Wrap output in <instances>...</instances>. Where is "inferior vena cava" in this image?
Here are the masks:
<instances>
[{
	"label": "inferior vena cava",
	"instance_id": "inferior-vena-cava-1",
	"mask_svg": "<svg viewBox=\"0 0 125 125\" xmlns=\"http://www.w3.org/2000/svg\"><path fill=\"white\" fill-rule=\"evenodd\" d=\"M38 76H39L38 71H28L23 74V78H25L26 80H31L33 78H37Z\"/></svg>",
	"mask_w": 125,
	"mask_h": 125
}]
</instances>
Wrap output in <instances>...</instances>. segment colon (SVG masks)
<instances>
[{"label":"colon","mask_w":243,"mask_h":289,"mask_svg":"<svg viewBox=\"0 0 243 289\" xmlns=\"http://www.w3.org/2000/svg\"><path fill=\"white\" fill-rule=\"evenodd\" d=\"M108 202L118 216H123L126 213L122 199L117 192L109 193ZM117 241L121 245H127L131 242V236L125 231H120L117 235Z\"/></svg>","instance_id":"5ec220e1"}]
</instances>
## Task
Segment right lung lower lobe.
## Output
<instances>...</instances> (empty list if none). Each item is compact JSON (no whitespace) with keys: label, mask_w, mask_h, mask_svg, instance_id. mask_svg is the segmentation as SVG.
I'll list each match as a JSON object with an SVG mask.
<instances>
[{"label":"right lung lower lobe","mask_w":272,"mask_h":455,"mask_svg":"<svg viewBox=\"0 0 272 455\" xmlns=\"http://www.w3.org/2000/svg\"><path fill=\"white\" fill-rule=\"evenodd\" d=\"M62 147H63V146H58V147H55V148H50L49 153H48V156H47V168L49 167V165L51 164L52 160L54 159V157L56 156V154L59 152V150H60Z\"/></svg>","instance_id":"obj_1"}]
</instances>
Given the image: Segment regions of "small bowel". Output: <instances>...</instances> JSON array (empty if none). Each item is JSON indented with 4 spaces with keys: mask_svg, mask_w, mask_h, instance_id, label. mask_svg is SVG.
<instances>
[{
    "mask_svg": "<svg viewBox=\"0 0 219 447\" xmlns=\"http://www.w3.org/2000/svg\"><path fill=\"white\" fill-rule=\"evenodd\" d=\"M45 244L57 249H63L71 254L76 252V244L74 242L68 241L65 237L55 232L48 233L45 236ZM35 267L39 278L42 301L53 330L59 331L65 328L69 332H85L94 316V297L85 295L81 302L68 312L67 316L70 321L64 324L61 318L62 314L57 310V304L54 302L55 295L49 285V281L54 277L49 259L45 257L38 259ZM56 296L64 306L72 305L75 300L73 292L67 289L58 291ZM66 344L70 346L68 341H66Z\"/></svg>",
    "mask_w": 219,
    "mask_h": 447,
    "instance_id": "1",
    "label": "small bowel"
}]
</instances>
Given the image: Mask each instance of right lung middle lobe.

##############################

#### Requirement
Please rewrite all of the items above, replacing "Given the image" with "For this CT slice" and leaving everything else unchanged.

#### Response to the task
Wrap output in <instances>...</instances>. Where is "inferior vena cava" in this image?
Here are the masks:
<instances>
[{
	"label": "inferior vena cava",
	"instance_id": "inferior-vena-cava-1",
	"mask_svg": "<svg viewBox=\"0 0 125 125\" xmlns=\"http://www.w3.org/2000/svg\"><path fill=\"white\" fill-rule=\"evenodd\" d=\"M38 76H39L38 71H28L23 74V78H25L26 80H31L33 78H37Z\"/></svg>",
	"mask_w": 125,
	"mask_h": 125
}]
</instances>
Wrap output in <instances>...</instances>. segment colon (SVG masks)
<instances>
[{"label":"colon","mask_w":243,"mask_h":289,"mask_svg":"<svg viewBox=\"0 0 243 289\" xmlns=\"http://www.w3.org/2000/svg\"><path fill=\"white\" fill-rule=\"evenodd\" d=\"M108 202L118 216H123L126 213L122 199L117 192L109 193ZM117 241L121 245H127L131 242V236L125 231H120L117 235Z\"/></svg>","instance_id":"5ec220e1"}]
</instances>
## Task
Segment right lung lower lobe.
## Output
<instances>...</instances> (empty list if none). Each item is compact JSON (no whitespace) with keys: label, mask_w, mask_h, mask_svg, instance_id. mask_svg is the segmentation as SVG.
I'll list each match as a JSON object with an SVG mask.
<instances>
[{"label":"right lung lower lobe","mask_w":272,"mask_h":455,"mask_svg":"<svg viewBox=\"0 0 272 455\" xmlns=\"http://www.w3.org/2000/svg\"><path fill=\"white\" fill-rule=\"evenodd\" d=\"M62 147H63V146H58V147H55V148H50L49 153H48V156H47V168L49 167V165L51 164L52 160L54 159V157L56 156V154L59 152V150H60Z\"/></svg>","instance_id":"obj_1"}]
</instances>
For this CT slice: Segment regions of "small bowel". Output: <instances>...</instances> JSON array (empty if none). Each item is JSON indented with 4 spaces with keys: mask_svg, mask_w, mask_h, instance_id, label. mask_svg is SVG.
<instances>
[{
    "mask_svg": "<svg viewBox=\"0 0 219 447\" xmlns=\"http://www.w3.org/2000/svg\"><path fill=\"white\" fill-rule=\"evenodd\" d=\"M45 244L57 249H63L71 254L76 252V244L74 242L68 241L65 237L55 232L48 233L45 236ZM35 267L39 278L42 301L53 330L59 331L65 328L69 332H85L94 316V297L85 295L81 302L68 312L67 316L70 321L64 324L61 318L62 314L57 310V304L54 302L55 295L49 285V281L54 277L49 259L45 257L38 259ZM56 296L64 306L72 305L75 300L73 292L67 289L58 291ZM66 344L70 346L68 341H66Z\"/></svg>",
    "mask_w": 219,
    "mask_h": 447,
    "instance_id": "1",
    "label": "small bowel"
}]
</instances>
For this CT slice: Mask each instance of right lung middle lobe.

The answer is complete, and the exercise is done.